En contrepartie de la vague, c’est en effet tout un espace davantage tourné vers les habitants qui pourrait voir le jour : logements étudiants et intermédiaires, centre de santé, espace universitaire, crèche, théâtre, piscine municipale flambant neuve, ferme pédagogique et programme éducatif. Mais tout est imbriqué. « L’un va avec l’autre et la vague tient le reste du projet », lâche Clémentine Autain qui dit vouloir rester « vigilante »

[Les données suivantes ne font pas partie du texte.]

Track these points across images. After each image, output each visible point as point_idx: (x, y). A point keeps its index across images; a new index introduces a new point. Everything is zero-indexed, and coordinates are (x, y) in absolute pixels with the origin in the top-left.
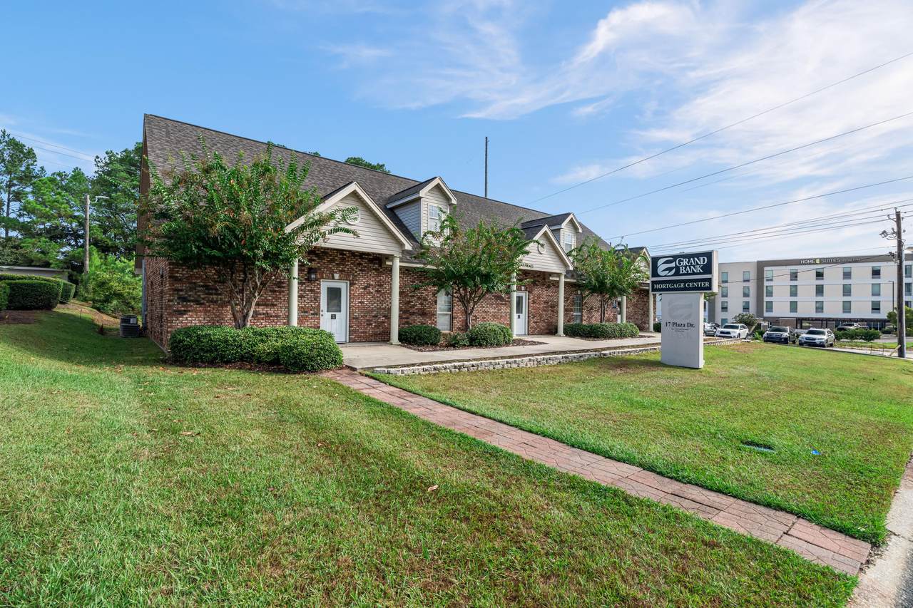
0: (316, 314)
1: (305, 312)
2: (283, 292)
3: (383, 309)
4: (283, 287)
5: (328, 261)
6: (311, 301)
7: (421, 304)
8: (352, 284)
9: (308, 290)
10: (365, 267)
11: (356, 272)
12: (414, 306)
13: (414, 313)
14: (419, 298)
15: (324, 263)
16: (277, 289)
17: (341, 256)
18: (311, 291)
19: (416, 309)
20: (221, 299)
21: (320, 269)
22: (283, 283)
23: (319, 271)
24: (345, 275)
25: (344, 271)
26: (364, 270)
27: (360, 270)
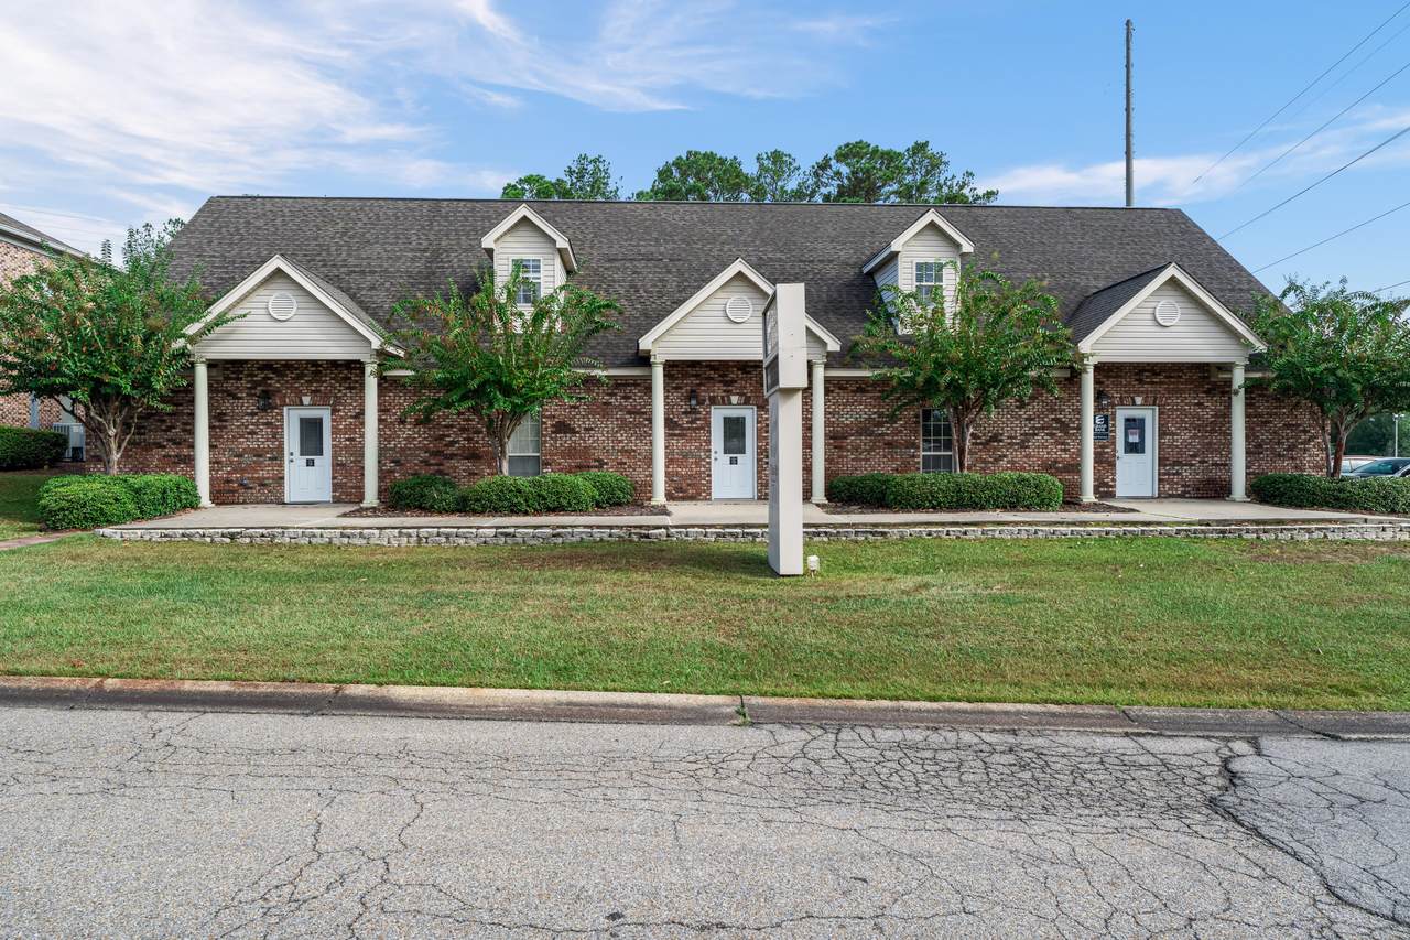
0: (276, 459)
1: (260, 456)
2: (225, 427)
3: (390, 449)
4: (226, 421)
5: (293, 379)
6: (268, 440)
7: (469, 439)
8: (334, 411)
9: (263, 424)
10: (357, 382)
11: (340, 391)
12: (452, 443)
13: (452, 456)
14: (463, 430)
15: (287, 382)
16: (217, 424)
17: (313, 369)
18: (268, 424)
19: (459, 448)
20: (145, 440)
21: (279, 391)
22: (225, 414)
23: (279, 394)
24: (320, 399)
25: (319, 391)
26: (355, 388)
27: (347, 388)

« A l’époque de Stéphane Gatignon, j’étais contre le projet de zone touristique avec une vague et j’avais proposé de construire une zone universitaire. Aujourd’hui, il y a eu un changement de braquet avec Stéphane Blanchet. Le projet global s’ancre davantage pour les besoins des habitants. Mais il reste beaucoup de questions techniques : enjeu et coût énergétique, coût environnemental, le trou pour le bassin. On ne peut pas signer la Cop21 et faire des projets qui consomment follement », tranche-t-elle. A la mairie, on répète que rien n’est acté. Et comme promis lors de la campagne des municipales, ce référendum local sur le sujet sera prochainement organisé dans la commune. Tant la municipalité ne veut pas vivre « un nouvel EuropaCity ». Un projet qui avait également fait des vagues en Ile-de-France mais d’un autre acabit.